Stahl suggests that the Pentagon, in collaboration with Sony and other corporate partners, created a new kind of anti-democratic person, the "virtual citizen-soldier," a person who both felt perpetually at war even when no specific war had been declared (only the "War on Terror") and at the same time felt as though the war is "unreal" (or hyperreal) and that it has human consequences that are perhaps as hard to take seriously as the piggy casualties in Angry Birds:
The virtual citizen-soldier, whether playing Kuma/War [a video game] or following an embedded reporter on MSNBC, fights a war largely without human consequence. The virtual citizen-soldier has intimate knowledge of the whir that the $3,000 night vision goggles make when he or she virtually flips the switch, as this was meticulously reproduced for America's Army [the Army's free promotional recruiting game], but he or she does not see through those goggles ‘‘little girls with smashed up faces,'' as one commentator from the Ottawa Citizen observes (Kennedy, 2003, p. E3). The virtual citizen-soldier's integration into a sanitized fantasy of war is a seduction whose pleasures are felt at the expense of the capacity for critical engagement in matters of military might. (Stahl, 126)
The fully-conscious, responsible, and engaged citizen of the liberal democratic ideal is thus replaced by a terrorized, paranoid, but technologically reassured, "citizen-soldier" couch potato who can't step back and think because on the one hand they are "at war," need protection, and need to follow orders, and on the other hand they are part of a seemingly unreal game on a screen whose roles and possibilities are largely manufactured by the media (and the military and the videogame developers), so it barely seems real.

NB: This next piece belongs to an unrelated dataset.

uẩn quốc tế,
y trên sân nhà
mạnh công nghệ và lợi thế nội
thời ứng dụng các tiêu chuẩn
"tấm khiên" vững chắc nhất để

There is often little space, no time, in first person shooter games for pausing and discussing, rationally and calmly, the reasons for the dispute, the rights and wrongs of things, possible peaceful resolutions. Similarly, there was no place in the virtual reality of the U.S. War on Terror for deliberation, understanding, or diplomacy. In a triumph of "skill-thinking," technology takes the place of policy, the "how of killing" takes the place of the "why."
The 2010s and the triumph of the Internet over television may have brought changes to this situation. There is certainly more questioning of American foreign policy in the American media now than there has been since the Vietnam War. We don't just have CNN now, showing us cool videos of generals deploying smartbombs. We now have the media of those on the ground overseas, not just news agencies, but ordinary people. We can check out coverage from Al Jazeera, not just Fox News. Without a stable threat from outside (apart from immigration and the economic threat of China and other players), America, as I mentioned, has gone to war with itself in the second half of the 2010s. One of the possible advantages of globalized capitalism and the power of money and technology superseding the power of weaponry, whatever else I think about those things, is that wars between major powers may no longer be worth the expense, as Yuval Harari seems to be arguing in his chapter on War in 21 Lessons. But Harari ends his lesson with the caution that we should never underestimate human stupidity, especially the stupidity of childish men, I would say.
Can Americans get back in touch with the democratic ideals of deliberation about the wars (some would just say "state terrorism") carried out by their government? Can they think outside of, question, the untold combined power of the military, giant arms manufacturers, and - most powerful of all for most of them - the entertainment industry?